To address this, the authors used low-intensity repetitive transcranial magnetic stimulation (LI-rTMS, in the millitesla range) delivered focally, in an experimental model allowing a biological effect to be readily quantified: the repair of the mouse olivocerebellar pathway after injury. Following unilateral section of the cerebellar peduncle, which deprives one cerebellar hemisphere of its climbing fibers, stimulation was applied for ten minutes per day over two weeks, both in vivo and ex vivo on organotypic cultures. Various stimulation patterns drawn from human clinical practice were compared — single pulses at 1 and 10 Hz, continuous, intermittent, or random theta-burst patterns, and a complex high-frequency biomimetic pattern (BHFS). The role of the magnetic field itself was tested in the presence or absence of cryptochrome, a putative cellular magnetoreceptor, using knockout mice. Reinnervation was assessed by immunohistochemistry, cellular activation by c-fos labeling, and changes in gene expression by quantitative PCR.
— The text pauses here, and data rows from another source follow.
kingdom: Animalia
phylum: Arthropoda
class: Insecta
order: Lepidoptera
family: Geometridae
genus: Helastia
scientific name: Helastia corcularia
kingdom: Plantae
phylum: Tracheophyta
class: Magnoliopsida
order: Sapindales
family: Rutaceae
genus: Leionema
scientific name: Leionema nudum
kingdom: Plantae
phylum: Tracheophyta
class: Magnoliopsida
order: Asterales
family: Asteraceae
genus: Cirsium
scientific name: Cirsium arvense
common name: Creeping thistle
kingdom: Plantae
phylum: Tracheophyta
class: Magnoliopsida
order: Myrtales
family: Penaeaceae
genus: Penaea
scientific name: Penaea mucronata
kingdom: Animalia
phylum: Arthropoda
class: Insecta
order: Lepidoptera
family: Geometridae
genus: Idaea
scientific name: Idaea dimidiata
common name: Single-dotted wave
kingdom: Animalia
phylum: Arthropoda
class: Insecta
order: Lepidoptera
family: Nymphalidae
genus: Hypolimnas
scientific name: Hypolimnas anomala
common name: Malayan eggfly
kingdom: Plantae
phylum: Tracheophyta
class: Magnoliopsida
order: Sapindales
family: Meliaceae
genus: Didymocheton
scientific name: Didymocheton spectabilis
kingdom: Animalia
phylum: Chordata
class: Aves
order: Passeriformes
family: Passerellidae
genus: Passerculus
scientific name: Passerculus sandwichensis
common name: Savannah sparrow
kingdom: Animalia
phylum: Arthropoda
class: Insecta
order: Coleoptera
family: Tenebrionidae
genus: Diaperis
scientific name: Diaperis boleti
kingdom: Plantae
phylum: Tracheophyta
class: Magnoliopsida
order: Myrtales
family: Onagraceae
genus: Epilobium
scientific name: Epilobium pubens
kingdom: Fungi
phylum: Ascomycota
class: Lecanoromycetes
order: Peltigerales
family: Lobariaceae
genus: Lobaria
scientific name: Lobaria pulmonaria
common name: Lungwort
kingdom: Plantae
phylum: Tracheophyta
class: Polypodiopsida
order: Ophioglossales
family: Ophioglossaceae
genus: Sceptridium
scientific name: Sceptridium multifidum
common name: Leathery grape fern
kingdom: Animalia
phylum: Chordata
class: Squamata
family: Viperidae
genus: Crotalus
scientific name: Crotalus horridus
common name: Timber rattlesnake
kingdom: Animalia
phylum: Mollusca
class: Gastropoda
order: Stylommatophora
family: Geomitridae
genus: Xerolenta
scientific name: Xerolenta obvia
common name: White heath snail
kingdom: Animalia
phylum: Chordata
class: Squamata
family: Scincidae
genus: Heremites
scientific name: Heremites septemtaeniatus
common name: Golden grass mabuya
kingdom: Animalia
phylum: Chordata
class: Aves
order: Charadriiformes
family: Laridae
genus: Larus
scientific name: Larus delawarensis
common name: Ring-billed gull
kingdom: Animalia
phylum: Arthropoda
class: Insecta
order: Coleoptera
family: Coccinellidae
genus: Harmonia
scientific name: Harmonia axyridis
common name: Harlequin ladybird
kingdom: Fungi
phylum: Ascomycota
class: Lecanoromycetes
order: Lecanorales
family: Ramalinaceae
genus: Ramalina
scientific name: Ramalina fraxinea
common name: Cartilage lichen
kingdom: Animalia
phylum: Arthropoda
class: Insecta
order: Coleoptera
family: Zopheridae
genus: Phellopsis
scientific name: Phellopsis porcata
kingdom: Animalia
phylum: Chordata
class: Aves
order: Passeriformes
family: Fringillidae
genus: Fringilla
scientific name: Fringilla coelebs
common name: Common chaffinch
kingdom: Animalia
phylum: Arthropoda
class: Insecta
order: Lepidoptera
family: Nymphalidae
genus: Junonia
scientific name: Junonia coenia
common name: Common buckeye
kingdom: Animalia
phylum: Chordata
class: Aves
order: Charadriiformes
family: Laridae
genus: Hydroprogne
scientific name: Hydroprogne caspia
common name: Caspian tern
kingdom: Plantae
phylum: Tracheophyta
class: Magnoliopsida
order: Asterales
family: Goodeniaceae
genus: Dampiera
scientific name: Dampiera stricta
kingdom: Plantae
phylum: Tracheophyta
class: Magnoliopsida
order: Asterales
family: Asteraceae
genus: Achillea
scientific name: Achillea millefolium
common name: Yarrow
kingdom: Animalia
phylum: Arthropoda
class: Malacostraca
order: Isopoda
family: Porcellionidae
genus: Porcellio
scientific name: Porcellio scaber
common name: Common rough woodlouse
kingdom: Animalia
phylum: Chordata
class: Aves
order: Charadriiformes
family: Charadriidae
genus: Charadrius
This work shows that LI-rTMS induces the axonal regrowth and synaptogenesis required for cerebellar reinnervation. This reparative effect depends closely on the stimulation pattern: complex biomimetic rhythms proved more effective than the regular rhythms typically used in human rTMS. Repair further required the presence of cryptochrome. Only the patterns promoting repair increased the expression of genes involved in neuronal regeneration, nearly 40% of which are cryptochrome targets.

These findings indicate that weak magnetic fields can modify the brain without directly triggering neuronal activity. Rather than an activation of neurons by induced electrical currents, the authors propose that these fields act through cryptochrome to activate cellular signaling cascades. This new understanding of the mechanisms underlying structural neuroplasticity opens avenues for optimizing electromagnetic stimulation and designing treatments tailored to different neurological diseases.